Он поглощал то, что видел, и ничего не ощущал. Ничего, кроме интереса.
Терраса.
Освещенный потайными лампами остров на вершине Ляонин-тауэр, шедший вокруг пентхауса на высоте около четырехсот метров над землей. И вокруг — темнота погасшего города, на фоне которой выделялись возвышавшиеся поблизости хрустальные башни крупных корпораций. Немногочисленные неоновые рекламы, в большинстве своем в виде радостных красно-золотых иероглифов, и лишь немногие — латинским алфавитом. Внизу, в море черноты, мерцали отдельные огоньки, словно костры кочевников-варваров.
Он плыл со своим подносом на вытянутой руке среди столиков ручной работы из клонированного палисандра, с мисками, в которых на поверхности ароматизированной жасмином воды плавали орхидеи и огоньки в хрустальных абажурах.
А на данном этапе — еще и окурки, которые следовало осторожно выловить и убрать, так же как недоеденные закуски, измазанные соусом титановые тарелки и опрокинутые рюмки.
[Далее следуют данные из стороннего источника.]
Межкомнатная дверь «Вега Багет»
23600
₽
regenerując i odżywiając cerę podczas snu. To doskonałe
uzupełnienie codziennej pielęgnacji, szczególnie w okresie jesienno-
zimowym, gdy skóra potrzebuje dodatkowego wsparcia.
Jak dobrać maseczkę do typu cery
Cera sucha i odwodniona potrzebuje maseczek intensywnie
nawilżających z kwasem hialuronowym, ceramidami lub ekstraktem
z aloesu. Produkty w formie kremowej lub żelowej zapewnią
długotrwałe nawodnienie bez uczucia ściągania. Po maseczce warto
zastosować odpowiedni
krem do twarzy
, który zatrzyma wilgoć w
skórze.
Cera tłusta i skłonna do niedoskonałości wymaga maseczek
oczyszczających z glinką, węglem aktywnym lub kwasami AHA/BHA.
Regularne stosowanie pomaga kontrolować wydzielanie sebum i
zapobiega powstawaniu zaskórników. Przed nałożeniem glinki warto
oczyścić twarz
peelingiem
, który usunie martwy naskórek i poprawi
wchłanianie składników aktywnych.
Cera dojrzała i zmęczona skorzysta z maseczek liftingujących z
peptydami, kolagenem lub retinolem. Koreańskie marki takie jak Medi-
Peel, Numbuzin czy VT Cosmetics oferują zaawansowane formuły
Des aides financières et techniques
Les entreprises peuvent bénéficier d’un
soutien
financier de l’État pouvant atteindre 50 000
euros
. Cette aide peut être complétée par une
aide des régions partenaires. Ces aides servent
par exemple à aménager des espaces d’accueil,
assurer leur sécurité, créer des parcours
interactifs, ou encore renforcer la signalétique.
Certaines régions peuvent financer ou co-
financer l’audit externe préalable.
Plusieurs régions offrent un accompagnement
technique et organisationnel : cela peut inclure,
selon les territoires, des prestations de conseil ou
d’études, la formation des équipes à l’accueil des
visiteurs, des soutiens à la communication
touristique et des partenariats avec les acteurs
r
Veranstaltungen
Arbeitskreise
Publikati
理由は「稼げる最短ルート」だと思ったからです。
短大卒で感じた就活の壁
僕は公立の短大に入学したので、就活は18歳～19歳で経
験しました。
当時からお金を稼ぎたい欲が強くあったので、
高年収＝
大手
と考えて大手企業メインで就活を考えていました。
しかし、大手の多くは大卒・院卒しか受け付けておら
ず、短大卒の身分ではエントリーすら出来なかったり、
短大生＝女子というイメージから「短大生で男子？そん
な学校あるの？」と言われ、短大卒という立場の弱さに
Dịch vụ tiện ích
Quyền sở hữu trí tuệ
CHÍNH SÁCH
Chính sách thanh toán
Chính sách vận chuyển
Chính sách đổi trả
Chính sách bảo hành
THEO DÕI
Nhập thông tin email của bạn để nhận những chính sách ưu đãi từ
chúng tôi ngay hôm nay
Ветер вздымал муслиновые ширмы, прикрывавшие тайные кабинки.
Вокруг раздавался шум голосов, хихиканье хостес разного пола, удалые выкрики.
Норберт заменял рюмки, обходя стоящих вокруг словно танцор и мастерски маневрируя подносом. Какой-то показавшийся знакомым тип с осунувшимся лицом сидел, наклонившись вперед и вертя в пальцах рюмку, и тихо напевал девушке с азиатскими чертами некую грустную русскую мелодию.
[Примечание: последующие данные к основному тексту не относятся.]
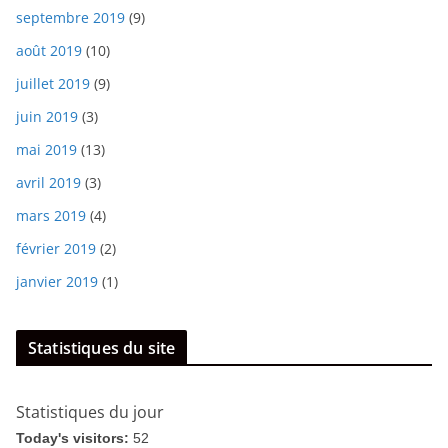
septembre 2019
(9)
août 2019
(10)
juillet 2019
(9)
juin 2019
(3)
mai 2019
(13)
avril 2019
(3)
mars 2019
(4)
février 2019
(2)
janvier 2019
(1)
Statistiques du site
Statistiques du jour
Today's visitors:
52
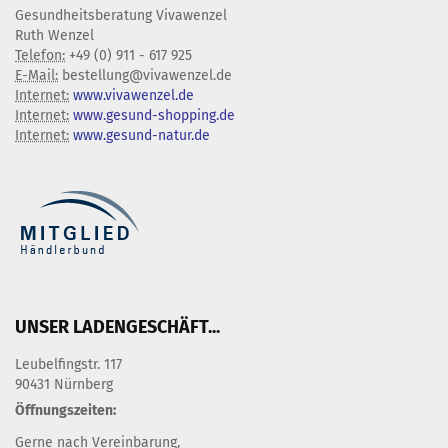
Gesundheitsberatung Vivawenzel
Ruth Wenzel
Telefon:
+49 (0) 911 - 617 925
E-Mail:
bestellung@vivawenzel.de
Internet:
www.vivawenzel.de
Internet:
www.gesund-shopping.de
Internet:
www.gesund-natur.de
UNSER LADENGESCHÄFT...
Leubelfingstr. 117
90431 Nürnberg
Öffnungszeiten:
Gerne nach Vereinbarung,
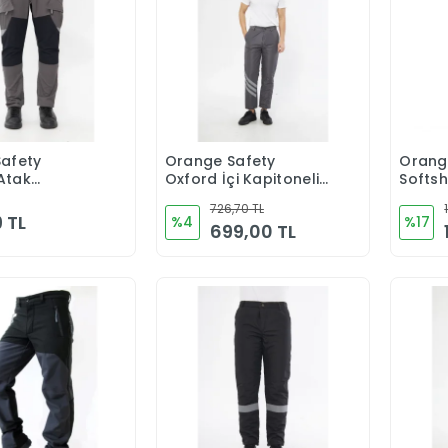
afety
Orange Safety
Orang
Sepete Ekle
Sepete Ekle
Atak
Oxford İçi Kapitoneli
Softsh
 Reflektörlü
Gri Soğuk Hava
Panto
726,70 TL
i İş
Pantolonu
 TL
%4
%17
699,00 TL
u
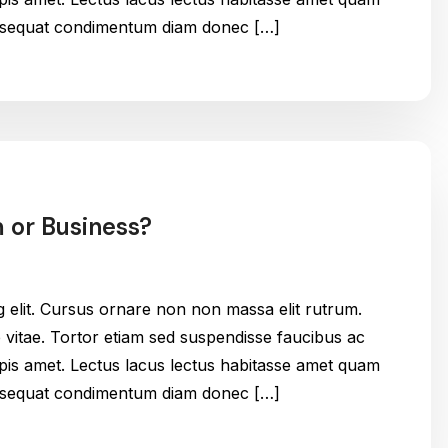
onsequat condimentum diam donec […]
m or Business?
g elit. Cursus ornare non non massa elit rutrum.
itae. Tortor etiam sed suspendisse faucibus ac
urpis amet. Lectus lacus lectus habitasse amet quam
onsequat condimentum diam donec […]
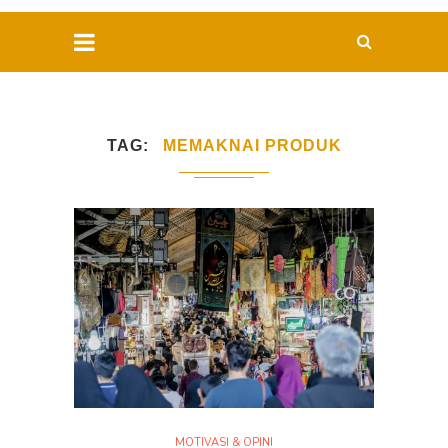
TAG
MEMAKNAI PRODUK
MOTIVASI & OPINI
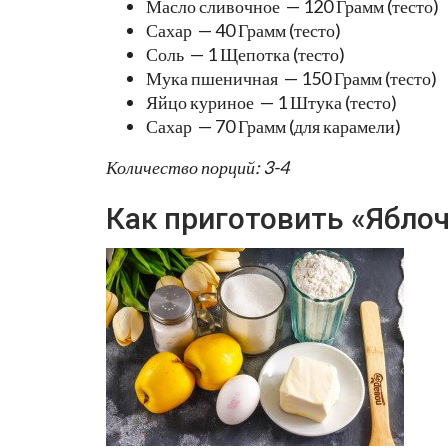
Масло сливочное — 120 Грамм (тесто)
Сахар — 40 Грамм (тесто)
Соль — 1 Щепотка (тесто)
Мука пшеничная — 150 Грамм (тесто)
Яйцо куриное — 1 Штука (тесто)
Сахар — 70 Грамм (для карамели)
Количество порций: 3-4
Как приготовить «Ябло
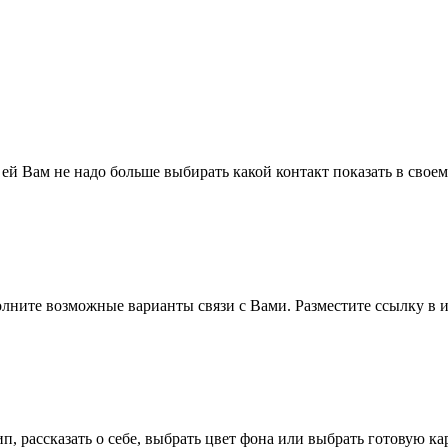
 ей Вам не надо больше выбирать какой контакт показать в свое
полните возможные варианты связи с Вами. Разместите ссылку в и
п, рассказать о себе, выбрать цвет фона или выбрать готовую к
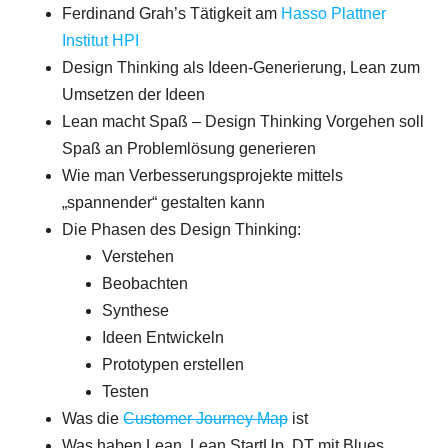
Ferdinand Grah’s Tätigkeit am
Hasso Plattner
Institut HPI
Design Thinking als Ideen-Generierung, Lean zum
Umsetzen der Ideen
Lean macht Spaß – Design Thinking Vorgehen soll
Spaß an Problemlösung generieren
Wie man Verbesserungsprojekte mittels
„spannender“ gestalten kann
Die Phasen des Design Thinking:
Verstehen
Beobachten
Synthese
Ideen Entwickeln
Prototypen erstellen
Testen
Was die
Customer Journey Map
ist
Was haben Lean, Lean StartUp, DT mit Blues,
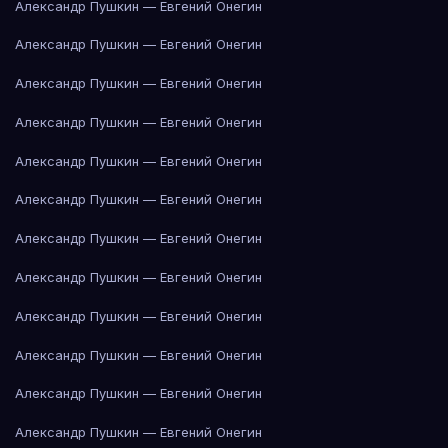
Александр Пушкин — Евгений Онегин
Александр Пушкин — Евгений Онегин
Александр Пушкин — Евгений Онегин
Александр Пушкин — Евгений Онегин
Александр Пушкин — Евгений Онегин
Александр Пушкин — Евгений Онегин
Александр Пушкин — Евгений Онегин
Александр Пушкин — Евгений Онегин
Александр Пушкин — Евгений Онегин
Александр Пушкин — Евгений Онегин
Александр Пушкин — Евгений Онегин
Александр Пушкин — Евгений Онегин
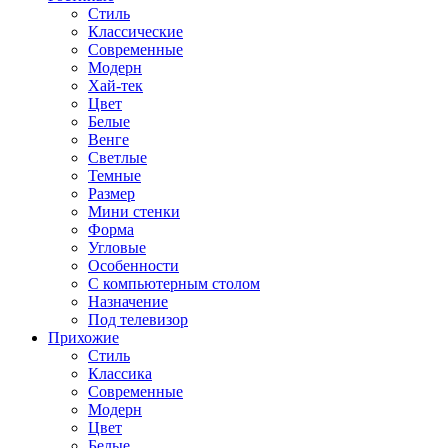
Стиль
Классические
Современные
Модерн
Хай-тек
Цвет
Белые
Венге
Светлые
Темные
Размер
Мини стенки
Форма
Угловые
Особенности
С компьютерным столом
Назначение
Под телевизор
Прихожие
Стиль
Классика
Современные
Модерн
Цвет
Белые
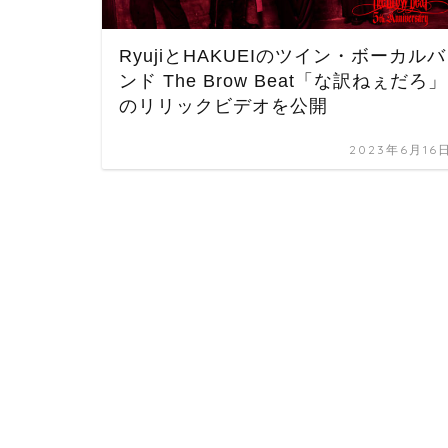
RyujiとHAKUEIのツイン・ボーカルバ
ンド The Brow Beat「な訳ねぇだろ」
のリリックビデオを公開
2023年6月16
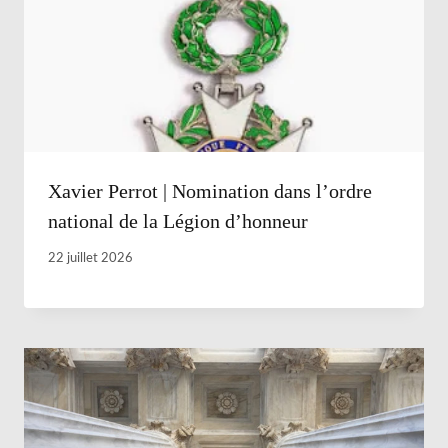
Xavier Perrot | Nomination dans l’ordre
national de la Légion d’honneur
22 juillet 2026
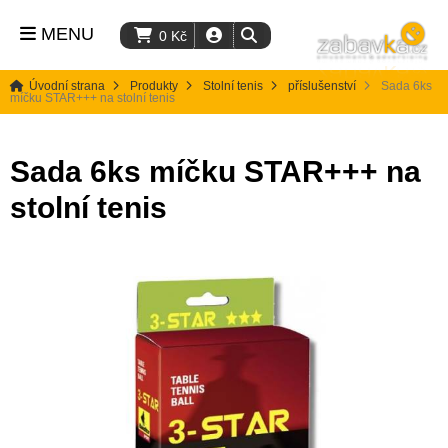
MENU
0
Kč
Úvodní strana
Produkty
Stolní tenis
příslušenství
Sada 6ks
míčku STAR+++ na stolní tenis
Sada 6ks míčku STAR+++ na
stolní tenis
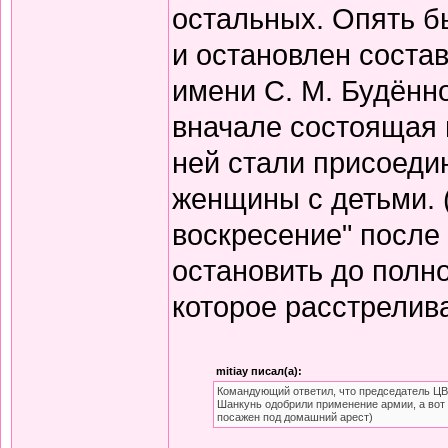
остальных. Опять б
и остановлен состав
имени С. М. Будённо
вначале состоящая и
ней стали присоеди
женщины с детьми. 
воскресение" после
остановить до полно
которое расстрелив
mitiay писал(а):
Командующий ответил, что председатель ЦВ
Шанкунь одобрили применение армии, а вот 
посажен под домашний арест)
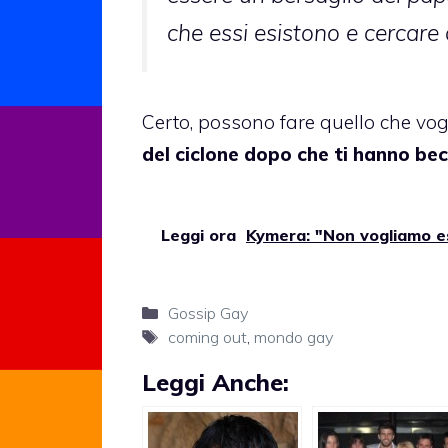
che essi esistono e cercare d
Certo, possono fare quello che vog
del ciclone dopo che ti hanno be
Leggi ora
Kymera: "Non vogliamo es
Categorie
Gossip Gay
Tag
coming out
,
mondo gay
Leggi Anche:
Кто-то пошатывался у самой балюстрады и, пользуясь щелью между плитами из бронированного стекла, мочился вниз на город.
В стороне у барьера стояли двое, женщина и мужчина — как и все здесь, неопределенного возраста, загорелые, с белыми, как сахар, зубами. Оба в темных официальных костюмах и почти трезвые. Оба со смутно знакомыми лицами, виденными на инфопорталах, но теряющимися в толпе других таких же.
Норберт сам не знал, что привлекло его внимание — скорее всего, тон их разговора, неприглушенный, серьезный и осторожный. Он занялся уборкой побоища возле столика в двух метрах от них, скрытый полумраком и развевающимися белыми полотнищами ширмы с отпечатанными на них матовыми тенями летящих журавлей.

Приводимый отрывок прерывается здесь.